### FRAGMENTO
====
JAIME FERNÁNDEZ
Los hábitos nos
identifican. Somos lo que somos por ellos. Su función es comparable a la del
estribillo que aparece al final de la estrofa del poema y que sirve para
recordar el motivo principal de éste y dotarlo de unidad. Según Aristóteles,
las costumbres conforman la segunda naturaleza del ser, dejando incluso su
marca en el rostro. Proust decía que las facciones de nuestra cara son simples
gestos que, en virtud de la costumbre, han llegado a ser definitivos. Pascal
fue más lejos que el Estagirita al afirmar que las costumbres son la única
naturaleza que tenemos: forjan las creencias sin necesidad de argumentar.
El hábito
sí hace al monje, por más que el refrán diga lo contrario para
remarcar que a una persona no se la puede juzgar por su apariencia. Los
religiosos de ambos sexos toman los hábitos cuando se
consagran a Dios. Ese hábito que visten todos los días del año los distingue de
los profanos, que usan ropas variadas, de diseños y colores distintos. Si lo
vistieran solamente unos cuantos días ya no sería un hábito y, por tanto,
tampoco un elemento determinante para identificarlos.
====
### DATOS
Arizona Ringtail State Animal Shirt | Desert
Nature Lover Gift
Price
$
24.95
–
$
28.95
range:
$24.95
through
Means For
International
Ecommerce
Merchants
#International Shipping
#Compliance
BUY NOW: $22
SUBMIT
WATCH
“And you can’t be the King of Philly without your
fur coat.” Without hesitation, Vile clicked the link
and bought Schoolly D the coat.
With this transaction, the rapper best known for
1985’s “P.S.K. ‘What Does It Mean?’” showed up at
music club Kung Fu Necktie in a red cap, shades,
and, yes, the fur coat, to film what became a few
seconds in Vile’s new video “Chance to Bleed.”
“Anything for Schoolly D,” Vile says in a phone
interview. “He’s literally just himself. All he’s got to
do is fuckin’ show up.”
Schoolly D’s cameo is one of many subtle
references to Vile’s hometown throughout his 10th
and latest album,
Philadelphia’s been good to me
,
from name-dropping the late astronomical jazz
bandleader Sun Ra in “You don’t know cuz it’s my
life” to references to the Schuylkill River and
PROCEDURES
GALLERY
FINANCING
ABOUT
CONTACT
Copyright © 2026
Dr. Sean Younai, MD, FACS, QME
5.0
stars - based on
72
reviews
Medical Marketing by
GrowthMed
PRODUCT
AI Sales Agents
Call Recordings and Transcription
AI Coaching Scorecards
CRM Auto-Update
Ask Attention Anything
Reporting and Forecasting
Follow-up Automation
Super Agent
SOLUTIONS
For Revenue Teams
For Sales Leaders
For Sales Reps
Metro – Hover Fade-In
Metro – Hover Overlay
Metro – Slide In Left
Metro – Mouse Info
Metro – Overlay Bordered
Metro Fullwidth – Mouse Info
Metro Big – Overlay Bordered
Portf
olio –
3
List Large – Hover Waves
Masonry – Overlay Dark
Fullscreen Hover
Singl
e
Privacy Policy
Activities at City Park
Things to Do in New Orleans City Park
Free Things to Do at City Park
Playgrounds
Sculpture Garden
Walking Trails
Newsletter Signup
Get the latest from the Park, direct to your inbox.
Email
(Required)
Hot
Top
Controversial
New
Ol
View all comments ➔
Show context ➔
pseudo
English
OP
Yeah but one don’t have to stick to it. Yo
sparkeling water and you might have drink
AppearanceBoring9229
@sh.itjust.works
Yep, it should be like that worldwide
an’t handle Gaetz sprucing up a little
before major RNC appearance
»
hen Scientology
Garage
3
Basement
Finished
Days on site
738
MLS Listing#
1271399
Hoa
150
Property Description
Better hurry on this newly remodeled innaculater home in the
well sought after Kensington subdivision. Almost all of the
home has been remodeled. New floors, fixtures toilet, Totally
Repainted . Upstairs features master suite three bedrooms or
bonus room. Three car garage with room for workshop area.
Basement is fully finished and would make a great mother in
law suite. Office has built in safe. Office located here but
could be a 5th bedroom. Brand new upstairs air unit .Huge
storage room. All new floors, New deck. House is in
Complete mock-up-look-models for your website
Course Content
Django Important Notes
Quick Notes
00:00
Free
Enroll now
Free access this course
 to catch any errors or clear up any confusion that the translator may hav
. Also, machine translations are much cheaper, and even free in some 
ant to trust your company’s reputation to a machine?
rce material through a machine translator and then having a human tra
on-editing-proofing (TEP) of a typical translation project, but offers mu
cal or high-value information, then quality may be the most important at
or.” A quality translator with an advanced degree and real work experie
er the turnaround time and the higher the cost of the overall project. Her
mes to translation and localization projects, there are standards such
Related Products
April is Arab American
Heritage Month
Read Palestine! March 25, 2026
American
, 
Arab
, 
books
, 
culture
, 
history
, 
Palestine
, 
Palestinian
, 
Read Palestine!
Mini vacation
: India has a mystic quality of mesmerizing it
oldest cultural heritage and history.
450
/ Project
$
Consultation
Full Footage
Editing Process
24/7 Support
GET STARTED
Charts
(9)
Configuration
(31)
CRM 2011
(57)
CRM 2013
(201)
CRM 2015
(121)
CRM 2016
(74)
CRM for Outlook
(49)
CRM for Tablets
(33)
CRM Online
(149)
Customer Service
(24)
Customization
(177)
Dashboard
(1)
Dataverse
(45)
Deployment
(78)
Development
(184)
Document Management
====
Prosiga el fragmento sobre los hábitos a partir de su última oración.

Desde el momento
en que nos habituamos a algo por el uso diario, como calzar unos zapatos,
llevar un reloj o una joya, lo incorporamos al catálogo de propiedades
personales. Hasta la mesa que ocupamos en la oficina la consideramos nuestra
por el simple hecho de que todos los días trabajamos en ella, aunque sepamos
que pertenece a la empresa y que algún día, cuando abandonemos ese puesto de
trabajo, será ocupada por otro empleado. Los inquilinos de una casa saben que
por ley ésta no es suya, pero la costumbre de vivir entre sus paredes durante
un periodo largo hace que, en la práctica, se sientan más propietarios de ella
que su dueño legítimo, quien probablemente apenas la haya pisado en su vida.
A las personas se
las conoce por sus hábitos. Una cuestión distinta es la simpatía o la antipatía
con que los percibamos. En principio un individuo de costumbres fijas ofrece
más confianza que otro en el que no las apreciamos, como si careciese de ellas.
Al observar sus hábitos, creemos conocerlo mejor.
Un ejemplo de la
influencia del hábito en la formación de la identidad es Archibaldo de la Cruz,
protagonista de la película de Luis Buñuel Ensayo de un crimen o La
vida criminal de Archibaldo de la Cruz, inspirada en la novela policíaca
del escritor mexicano Rodolfo Usigli Ensayo de un crimen.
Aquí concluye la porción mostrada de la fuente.